U.S. District Judge Jesse Furman in Manhattan said on Tuesday the U.S. Department of Justice may pursue all its federal statutory claims against Wells Fargo, which is also the fourth-largest U.S. bank.

In a 60-page decision, he also dismissed claims of unjust enrichment and some other claims because either they were brought too late, or the government had supposedly been aware of Wells Fargo's misconduct at the time they arose.

The lawsuit filed last October accused Wells Fargo of misleading the U.S. Department of Housing and Urban Development into believing its loans qualified for insurance from HUD's Federal Housing Administration. It sought damages and civil penalties expected to reach hundreds of millions of dollars.

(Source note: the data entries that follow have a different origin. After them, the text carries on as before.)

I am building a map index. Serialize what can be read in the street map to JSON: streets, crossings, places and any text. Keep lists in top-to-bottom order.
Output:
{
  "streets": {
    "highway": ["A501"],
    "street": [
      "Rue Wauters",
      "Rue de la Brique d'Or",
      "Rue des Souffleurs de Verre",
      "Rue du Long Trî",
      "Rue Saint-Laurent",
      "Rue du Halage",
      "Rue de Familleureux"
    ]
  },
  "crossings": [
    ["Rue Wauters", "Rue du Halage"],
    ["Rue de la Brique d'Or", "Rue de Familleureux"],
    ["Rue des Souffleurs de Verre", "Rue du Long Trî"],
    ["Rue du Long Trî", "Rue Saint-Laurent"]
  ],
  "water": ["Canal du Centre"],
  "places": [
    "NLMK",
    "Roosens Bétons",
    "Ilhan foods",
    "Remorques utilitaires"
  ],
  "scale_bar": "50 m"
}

Wells Fargo spokesman Ancel Martinez had no immediate comment.

The lawsuit is one of several filed by the government seeking to hold lenders liable for shoddy mortgage loans that helped fuel the U.S. housing and financial crises.

These lawsuits, including the case against Wells Fargo, have accused lenders of violating either the federal False Claims Act, the Financial Institutions Reform, Recovery and Enforcement Act of 1989 (FIRREA), or both.

FIRREA was adopted after that 1980s savings-and-loan crisis. It has become a favorite tool of authorities to address alleged mortgage fraud because of its 10-year statute of limitations, twice the length under other federal securities laws.

Jury selection began on Tuesday in Manhattan federal court in a lawsuit in which the government accused Bank of America Corp of violating FIRREA through the fraudulent sale of risky loans to Fannie Mae and Freddie Mac.

In 2012, the government settled False Claims Act mortgage cases for $1 billion with Bank of America, $202.3 million with Deutsche Bank AG, $158.3 million with Citigroup Inc and $132.8 million with Flagstar Bancorp Inc.

The case is U.S. v. Wells Fargo Bank NA, U.S. District Court, Southern District of New York, No. 12-07527.